E dall’Asia arriva anche la superpotenza cinese, oggi più che mai presente sia sul nostro territorio che come partner commerciale. Anche qui una grande risorsa per l’incredibile sviluppo economico della Nazione è costituita dalla manodopera e dai suoi bassi costi. Un boom avviato alla fine degli anni Settanta e gli inizi degli Ottanta, quando l’allora Repubblica Popolare Cinese abolì le restrizioni al commercio estero, aprendo, di fatto, le proprie frontiere commerciali dopo decenni di chiusura totale. Ciò portò ovviamente a cambiamenti radicali nelle strutture stesse del mercato lavorativo cinese, richiedendo anche una sostanziale rivisitazione della normativa relativa al lavoro.
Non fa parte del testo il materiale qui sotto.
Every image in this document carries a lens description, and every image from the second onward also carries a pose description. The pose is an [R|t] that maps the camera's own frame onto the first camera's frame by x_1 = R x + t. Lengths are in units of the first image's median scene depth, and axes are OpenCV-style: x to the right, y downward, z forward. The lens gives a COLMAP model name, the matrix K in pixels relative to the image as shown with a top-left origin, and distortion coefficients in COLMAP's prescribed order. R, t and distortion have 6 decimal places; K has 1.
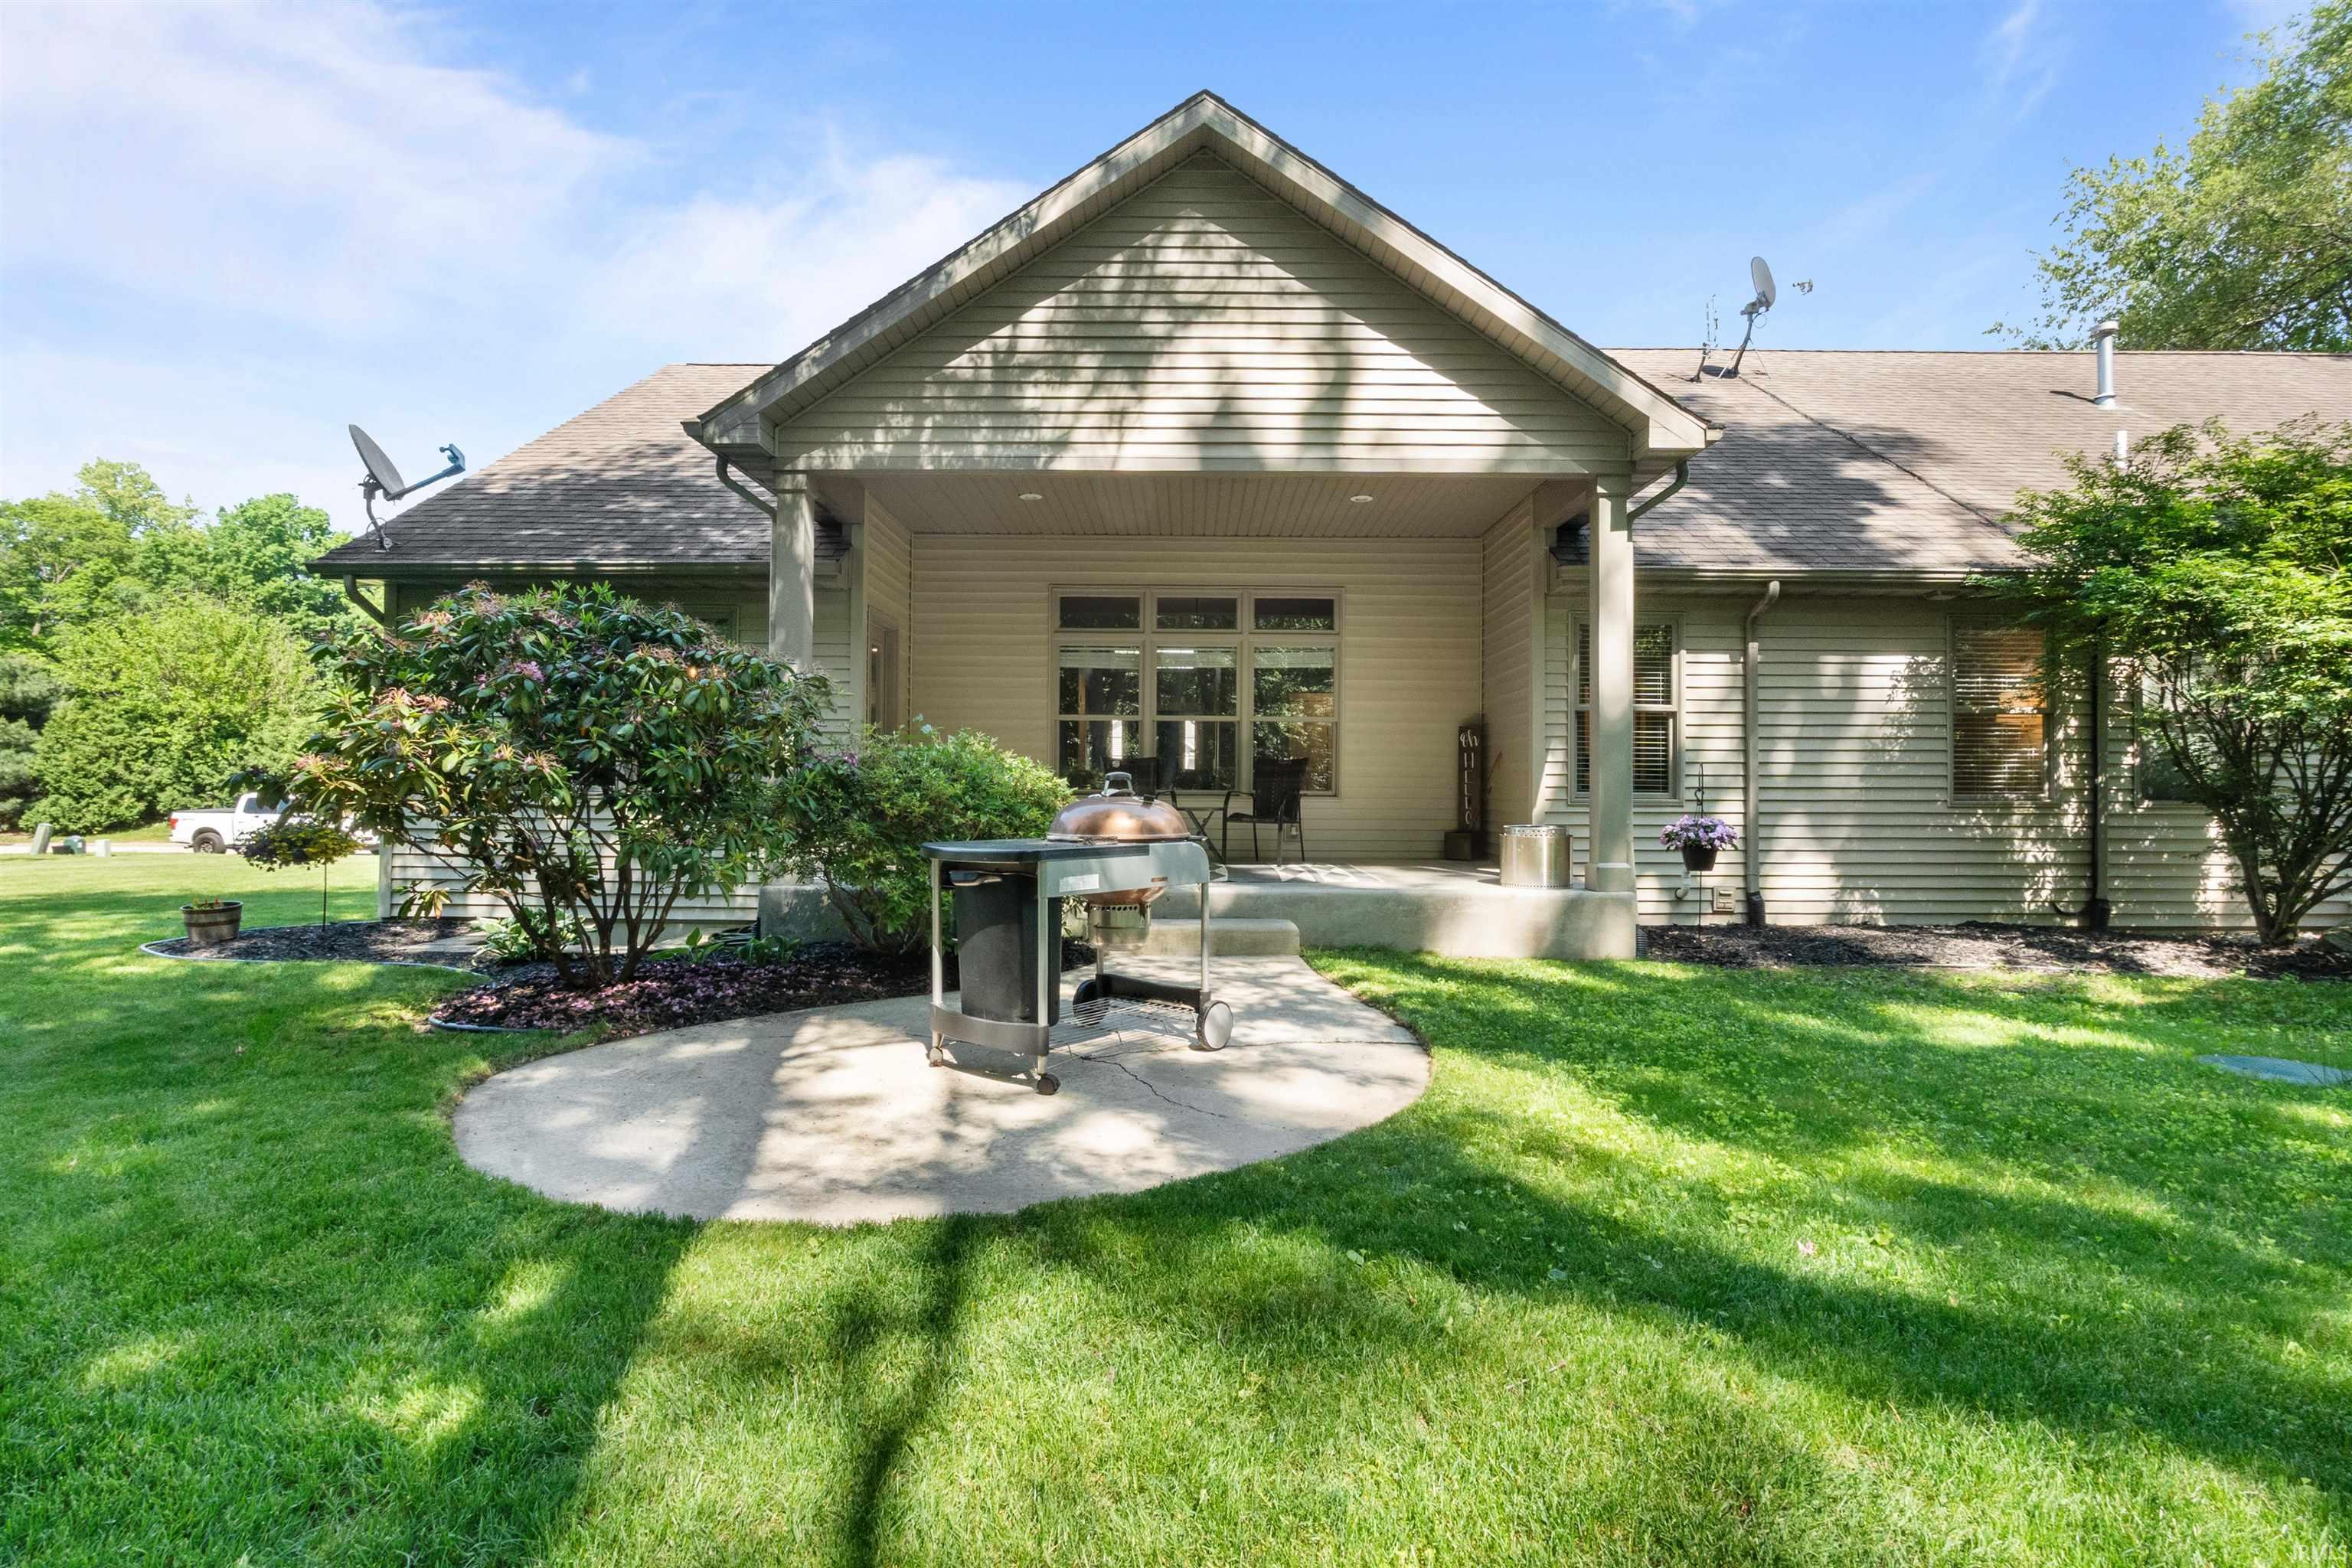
lens RADIAL K [[1055.5, 0, 1179.0], [0, 1055.5, 755.1], [0, 0, 1]] dist [-0.007139, 0.000150]
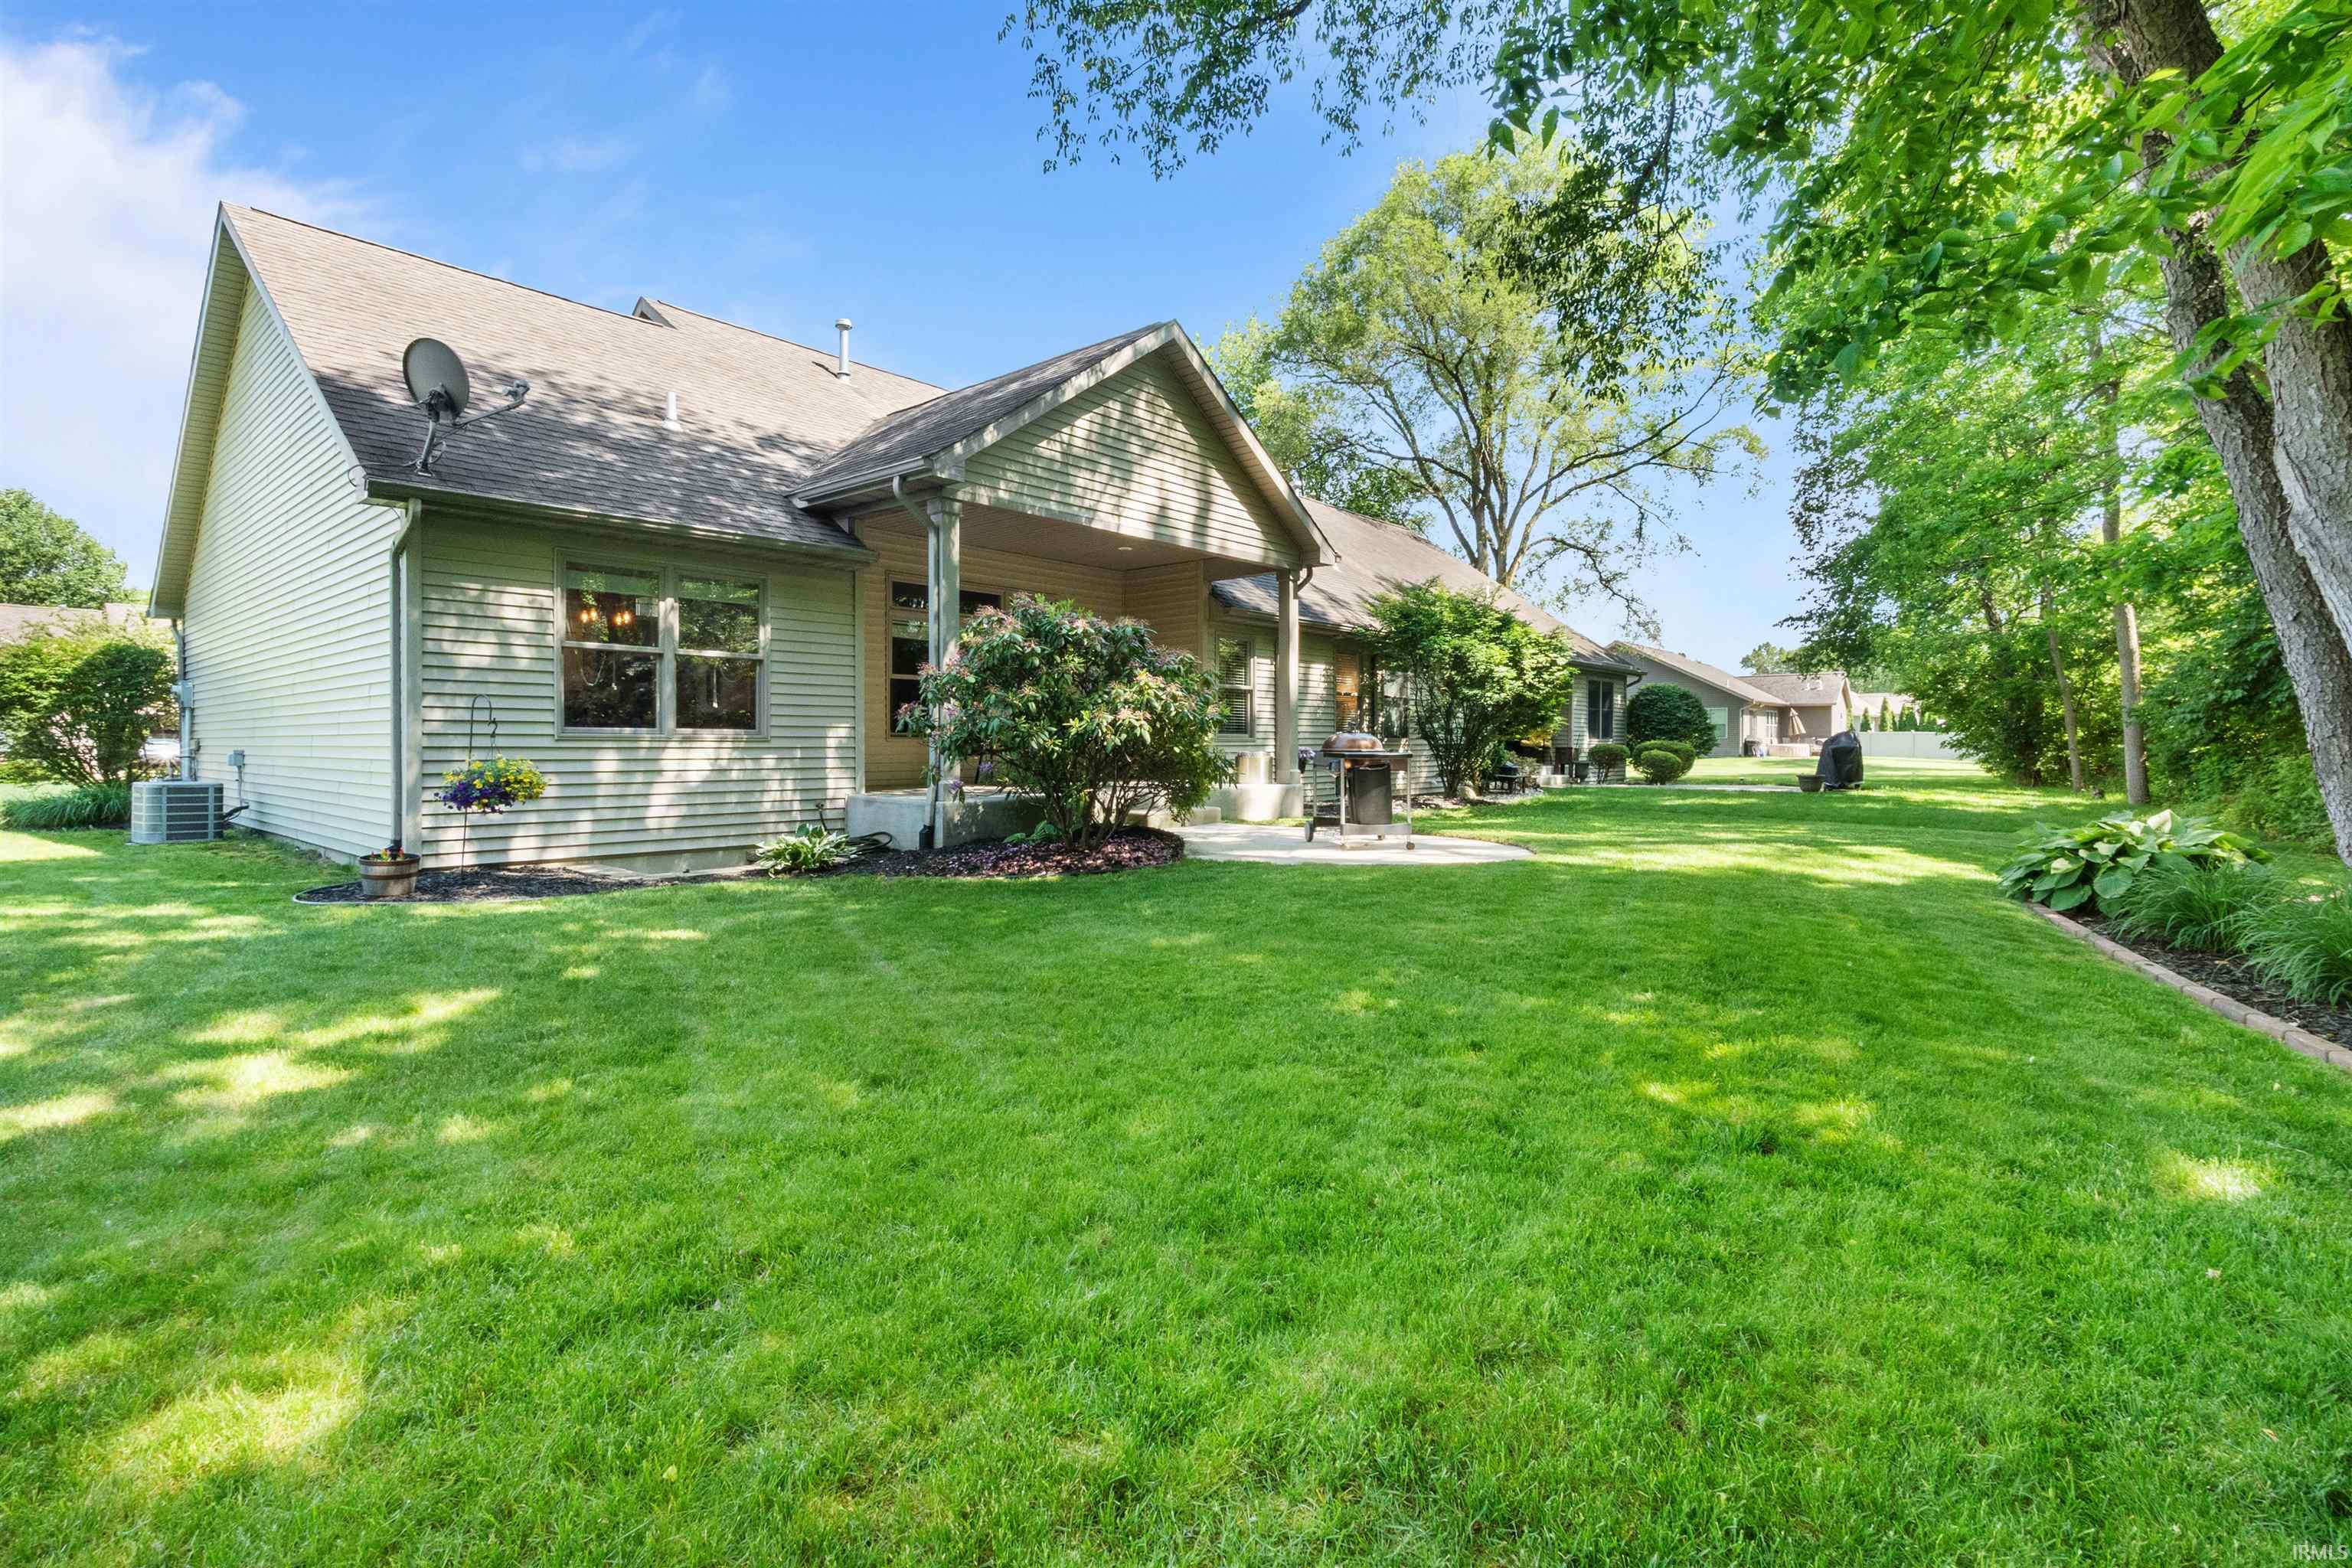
lens RADIAL K [[1117.5, 0, 1153.5], [0, 1117.5, 739.8], [0, 0, 1]] dist [-0.002259, 0.000220]
pose [[0.652969, -0.004163, 0.757373, -1.313123], [-0.015858, 0.999691, 0.019166, 0.012439], [-0.757218, -0.024525, 0.652701, -0.160737]]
Se nell’economia pianificata precedente non esisteva alcuna contrattazione tra le parti, le riforme del mercato del lavoro successive hanno portato alla normativa del 29 giugno 2007 che regola i diritti dei lavoratori e le loro condizioni di sicurezza. La cosiddetta Labor contract Law impone ai datori di lavoro cinesi e stranieri di riformulare i contratti di lavoro, limitando i periodi di prova, prevedendo contratti a tempo determinati più a favore del lavoratore e patti di non concorrenza più limitati. Maggior peso assumono i sindacati all’interno della contrattazione collettiva.

Almeno a livello ufficiale quindi la Cina dispone di una legislazione in materia di lavoro tesa a tutelare maggiormente i lavoratori; la realtà spesso è poi diversa, ma questo è un problema non solo cinese.